Task input —

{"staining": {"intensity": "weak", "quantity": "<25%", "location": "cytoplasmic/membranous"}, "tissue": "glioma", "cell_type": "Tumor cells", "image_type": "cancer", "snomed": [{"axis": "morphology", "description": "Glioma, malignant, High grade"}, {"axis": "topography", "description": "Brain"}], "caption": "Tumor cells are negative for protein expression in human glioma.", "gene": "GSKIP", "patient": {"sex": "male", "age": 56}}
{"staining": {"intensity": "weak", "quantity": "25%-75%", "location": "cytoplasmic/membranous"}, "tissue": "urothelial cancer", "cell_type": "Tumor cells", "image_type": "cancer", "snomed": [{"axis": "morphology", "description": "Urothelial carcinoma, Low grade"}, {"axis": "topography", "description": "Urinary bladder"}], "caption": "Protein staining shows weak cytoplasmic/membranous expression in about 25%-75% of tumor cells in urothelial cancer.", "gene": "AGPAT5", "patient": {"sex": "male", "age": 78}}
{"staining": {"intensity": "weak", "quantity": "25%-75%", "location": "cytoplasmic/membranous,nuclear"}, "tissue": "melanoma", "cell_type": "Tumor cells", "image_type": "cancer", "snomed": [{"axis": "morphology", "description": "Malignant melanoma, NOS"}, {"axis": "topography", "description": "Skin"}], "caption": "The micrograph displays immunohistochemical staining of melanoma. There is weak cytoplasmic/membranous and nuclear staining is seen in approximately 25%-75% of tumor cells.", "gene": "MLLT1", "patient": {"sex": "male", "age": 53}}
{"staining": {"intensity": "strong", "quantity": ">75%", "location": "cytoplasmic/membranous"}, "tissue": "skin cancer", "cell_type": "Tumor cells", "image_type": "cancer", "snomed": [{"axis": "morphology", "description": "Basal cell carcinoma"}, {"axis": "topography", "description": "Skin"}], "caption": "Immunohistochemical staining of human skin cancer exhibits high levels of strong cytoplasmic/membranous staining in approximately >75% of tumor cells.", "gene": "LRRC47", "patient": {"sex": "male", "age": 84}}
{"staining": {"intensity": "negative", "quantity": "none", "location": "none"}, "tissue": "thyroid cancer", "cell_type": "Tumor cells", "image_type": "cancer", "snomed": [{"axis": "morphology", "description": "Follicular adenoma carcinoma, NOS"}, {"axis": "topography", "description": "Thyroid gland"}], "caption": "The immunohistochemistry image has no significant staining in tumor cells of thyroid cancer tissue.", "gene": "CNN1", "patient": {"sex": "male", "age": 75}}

Task statement — Please return the lines above exactly, from the first one down to the line with "staining shows weak", and stop after that line.

Your solution —
{"staining": {"intensity": "weak", "quantity": "<25%", "location": "cytoplasmic/membranous"}, "tissue": "glioma", "cell_type": "Tumor cells", "image_type": "cancer", "snomed": [{"axis": "morphology", "description": "Glioma, malignant, High grade"}, {"axis": "topography", "description": "Brain"}], "caption": "Tumor cells are negative for protein expression in human glioma.", "gene": "GSKIP", "patient": {"sex": "male", "age": 56}}
{"staining": {"intensity": "weak", "quantity": "25%-75%", "location": "cytoplasmic/membranous"}, "tissue": "urothelial cancer", "cell_type": "Tumor cells", "image_type": "cancer", "snomed": [{"axis": "morphology", "description": "Urothelial carcinoma, Low grade"}, {"axis": "topography", "description": "Urinary bladder"}], "caption": "Protein staining shows weak cytoplasmic/membranous expression in about 25%-75% of tumor cells in urothelial cancer.", "gene": "AGPAT5", "patient": {"sex": "male", "age": 78}}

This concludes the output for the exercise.